Hommage à Debussy
Claude DEBUSSY (1862-1918)
Images Books I (1905) and II (1908) [16:17 + 14:11]
Estampes (1903) [15:43]
Arabesque No.1 (1888) [4:08]
Carlo GRANTE
Debussy-Pastiche (1999) [3:54]
Alfredo CASELLA (1883-1947)
À la manière de…Claude Debussy (1911) [3:14]
Paul DUKAS (1865-1935)
La plainte, au loin, du faune…(1920) [4:09]
Roberto PIANIA (b.1971)
Image d’un faune (2012) [5:11]
Carlo Grante (piano)
rec. February 2012, Glanzing Studio, Vienna
MUSIC & ARTS CD-1267 [67:02]
This sumptuously recorded recital was given in Glanzing
Studio, Vienna in February 2012. Added lustre comes from the use of
a the use of a 1924 Bösendorfer belonging to Eva and Paul Badura-Skoda
who receive special thanks ‘for making this recording possible’.
If an instrument of this type is hardly one that comes to mind as authentically
part of the Debussy bloodstream, it makes a richly evocative sound and
one that responds well to the particular demands of Carlo Grante’s
recital.
Those demands centre on Debussy’s Images and Estampes.
Grante plays with richly engaged intelligence and a variegated tonal
response. Sonorous and well balanced, Reflets dans l’eau
augurs well. It is a balanced and pedal-heavy experience, in the lineage
of Gieseking rather than George Copeland or, pertinently here, Daniel
Ericourt whose 1962 recording, transferred by Ivory Classics [73006]
offers less in the way of effect or more kinetic, indeed icier water
painting. Copeland was much admired by Debussy, and some of his recordings
of the composer’s music can be found on Pearl Gemm 0121. Grante
is heavier in tone and touch than both Copeland and Ericourt, who as
a boy of 15 had turned the pages for the composer at one of Debussy’s
last concerts.
Thus Grante’s balanced and cogent expression in Cloches è
travers les feuilles is an aesthetic and tonal choice that governs
his playing of the composer’s music as a whole. Ericourt’s
aesthetic here is toward a more bracing, crystalline brilliance, without
much pedal or impressionistic haze: anti-Gieseking, if you will. In
truth these strands of Debussy interpretation have been present from
the start. So whilst Grante beautifully projects the sombre intricacies
of Et la lune descend sur le temple qui fut it’s Ericourt
who is the more timbrally striking in his searching for the harmonic
complexities of the shifts. Grante will certainly please in Poissons
d’or, where his measured control of colour is striking. But
do not neglect the rather more brisk, cool and in some ways ungovernable
approach of a Debussy disciple such as Ericourt - and indeed Copeland
in his way - whose greater insistence and probing brashness may well
bring an unexpected gloss on Debussian interpretation.

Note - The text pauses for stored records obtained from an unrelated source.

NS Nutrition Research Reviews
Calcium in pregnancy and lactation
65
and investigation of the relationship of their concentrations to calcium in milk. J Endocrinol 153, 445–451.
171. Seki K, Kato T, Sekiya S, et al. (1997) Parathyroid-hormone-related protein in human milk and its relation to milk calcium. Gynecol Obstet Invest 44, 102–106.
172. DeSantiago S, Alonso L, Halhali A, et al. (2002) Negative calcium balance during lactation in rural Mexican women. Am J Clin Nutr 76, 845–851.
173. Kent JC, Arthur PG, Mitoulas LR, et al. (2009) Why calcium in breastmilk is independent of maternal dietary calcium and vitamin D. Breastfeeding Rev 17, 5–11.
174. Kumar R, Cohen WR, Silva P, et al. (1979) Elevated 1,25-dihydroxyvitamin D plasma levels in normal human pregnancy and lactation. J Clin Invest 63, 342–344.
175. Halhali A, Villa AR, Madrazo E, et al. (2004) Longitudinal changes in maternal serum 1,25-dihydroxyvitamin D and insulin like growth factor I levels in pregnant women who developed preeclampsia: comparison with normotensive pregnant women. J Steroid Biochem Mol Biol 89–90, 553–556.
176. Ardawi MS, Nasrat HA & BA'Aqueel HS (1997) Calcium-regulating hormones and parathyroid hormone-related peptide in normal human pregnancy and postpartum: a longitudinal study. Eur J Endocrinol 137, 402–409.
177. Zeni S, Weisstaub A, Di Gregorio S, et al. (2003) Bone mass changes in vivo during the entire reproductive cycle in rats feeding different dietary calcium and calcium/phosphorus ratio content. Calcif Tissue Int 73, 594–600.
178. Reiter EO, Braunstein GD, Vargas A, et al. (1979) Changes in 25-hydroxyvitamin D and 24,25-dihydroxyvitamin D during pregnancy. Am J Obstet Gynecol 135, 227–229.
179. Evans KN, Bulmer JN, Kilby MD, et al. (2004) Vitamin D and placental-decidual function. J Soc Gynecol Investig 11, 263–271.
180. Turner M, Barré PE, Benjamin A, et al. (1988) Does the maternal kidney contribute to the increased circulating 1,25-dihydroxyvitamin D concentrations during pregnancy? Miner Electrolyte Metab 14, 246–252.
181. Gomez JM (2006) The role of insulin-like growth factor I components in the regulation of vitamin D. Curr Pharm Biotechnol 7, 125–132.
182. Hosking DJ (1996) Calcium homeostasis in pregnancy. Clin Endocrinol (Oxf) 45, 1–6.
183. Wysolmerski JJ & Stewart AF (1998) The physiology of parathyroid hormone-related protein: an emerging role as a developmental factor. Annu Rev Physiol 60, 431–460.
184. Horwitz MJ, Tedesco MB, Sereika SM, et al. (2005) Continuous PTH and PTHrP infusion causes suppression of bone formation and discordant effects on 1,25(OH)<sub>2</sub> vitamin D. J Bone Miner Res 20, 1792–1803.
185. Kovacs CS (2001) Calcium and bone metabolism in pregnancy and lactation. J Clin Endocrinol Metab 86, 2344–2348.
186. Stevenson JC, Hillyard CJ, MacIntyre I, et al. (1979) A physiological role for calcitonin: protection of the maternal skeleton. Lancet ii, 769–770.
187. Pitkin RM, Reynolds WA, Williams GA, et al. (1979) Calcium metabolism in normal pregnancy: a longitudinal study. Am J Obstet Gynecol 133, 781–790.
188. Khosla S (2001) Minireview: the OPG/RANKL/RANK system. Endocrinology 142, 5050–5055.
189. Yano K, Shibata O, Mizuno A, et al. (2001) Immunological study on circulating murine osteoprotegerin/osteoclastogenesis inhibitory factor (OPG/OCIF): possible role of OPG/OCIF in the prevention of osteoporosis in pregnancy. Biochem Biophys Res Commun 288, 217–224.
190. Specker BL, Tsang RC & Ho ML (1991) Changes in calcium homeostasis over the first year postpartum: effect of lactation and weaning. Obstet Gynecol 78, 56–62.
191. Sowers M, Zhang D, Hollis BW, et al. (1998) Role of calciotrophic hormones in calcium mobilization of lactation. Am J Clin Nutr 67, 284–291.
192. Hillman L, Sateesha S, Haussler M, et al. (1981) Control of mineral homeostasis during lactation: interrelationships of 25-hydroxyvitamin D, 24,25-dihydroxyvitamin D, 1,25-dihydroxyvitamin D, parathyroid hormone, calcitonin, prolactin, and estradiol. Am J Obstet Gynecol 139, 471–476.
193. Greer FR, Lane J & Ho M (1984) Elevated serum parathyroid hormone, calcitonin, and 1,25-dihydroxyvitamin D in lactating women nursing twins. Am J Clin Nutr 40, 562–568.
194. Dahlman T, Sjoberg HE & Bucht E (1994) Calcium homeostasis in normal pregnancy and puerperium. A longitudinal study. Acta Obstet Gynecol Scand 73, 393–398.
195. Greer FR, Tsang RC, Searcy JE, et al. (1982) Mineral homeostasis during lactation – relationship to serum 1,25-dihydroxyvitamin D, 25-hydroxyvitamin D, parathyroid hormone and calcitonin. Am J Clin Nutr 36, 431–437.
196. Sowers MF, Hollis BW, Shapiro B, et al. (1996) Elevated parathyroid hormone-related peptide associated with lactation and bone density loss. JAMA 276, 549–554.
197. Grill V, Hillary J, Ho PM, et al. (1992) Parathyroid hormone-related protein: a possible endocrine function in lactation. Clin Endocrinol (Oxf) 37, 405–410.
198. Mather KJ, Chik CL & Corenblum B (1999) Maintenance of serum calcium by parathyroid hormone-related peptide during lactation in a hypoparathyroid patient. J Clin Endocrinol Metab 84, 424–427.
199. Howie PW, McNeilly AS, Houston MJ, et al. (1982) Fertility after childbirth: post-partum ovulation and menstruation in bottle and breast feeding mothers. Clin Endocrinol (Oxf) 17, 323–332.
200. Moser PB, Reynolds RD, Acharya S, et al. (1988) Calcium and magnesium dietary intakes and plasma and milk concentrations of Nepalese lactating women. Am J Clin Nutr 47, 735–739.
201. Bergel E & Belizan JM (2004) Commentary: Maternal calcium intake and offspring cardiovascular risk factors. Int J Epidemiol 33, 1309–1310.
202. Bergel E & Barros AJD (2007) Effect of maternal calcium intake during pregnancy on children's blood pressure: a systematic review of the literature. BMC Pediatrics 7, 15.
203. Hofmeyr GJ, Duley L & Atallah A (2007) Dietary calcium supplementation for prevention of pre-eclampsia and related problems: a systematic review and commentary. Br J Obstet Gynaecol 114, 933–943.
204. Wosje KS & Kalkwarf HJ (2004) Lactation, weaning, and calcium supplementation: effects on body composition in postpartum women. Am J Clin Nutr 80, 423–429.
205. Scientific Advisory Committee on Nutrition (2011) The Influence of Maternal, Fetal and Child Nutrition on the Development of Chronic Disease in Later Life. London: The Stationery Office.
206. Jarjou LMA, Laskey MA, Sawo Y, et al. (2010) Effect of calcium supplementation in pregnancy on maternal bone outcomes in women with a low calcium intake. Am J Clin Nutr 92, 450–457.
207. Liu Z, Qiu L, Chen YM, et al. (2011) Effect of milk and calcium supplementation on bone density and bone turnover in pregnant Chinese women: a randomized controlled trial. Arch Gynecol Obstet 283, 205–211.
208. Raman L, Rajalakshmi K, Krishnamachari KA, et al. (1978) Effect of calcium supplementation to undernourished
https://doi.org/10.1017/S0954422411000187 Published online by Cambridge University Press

There’s a timeless quality to Grante’s Pagodas in
Estampes; mellifluous, austere, and forbidding. Ericourt’s
voicings are more incursive, less hypnotically abstract and very much
faster. Time here is not suspended. Throughout, as in La soirée
dans Grenade, Grante’s chording - and that of almost all contemporary
pianists - is heavier and deeper than Ericourt’s brighter, treble-orientated
sound. This may be a result, in part, of his less satisfactory recording;
but it’s also a question of tonal weight, colour, chordal balance
and pedal use.
Grante also draws out from this close focus to include other works;
the Arabesque No.1 goes well and is considerably faster than
Ericourt’s. Then we have a programme-within-a-programme in which
Grante plays Casella’s À la manière de…Claude
Debussy in a sombrely expectant fashion, as well as Dukas’s
evocative tribute La plainte, au loin, du faune…which was
written two years after Debussy’s death. Grante himself contributes
his Pastiche, a water study with some dissonances, and the recital
ends with Roberto Piana’s clever Image d’un faune.
Grante’s strengths as a Debussy interpreter are seconded both
by the excellent studio recording and by the documentary booklet, which
has been intelligently and lovingly compiled by Grante himself.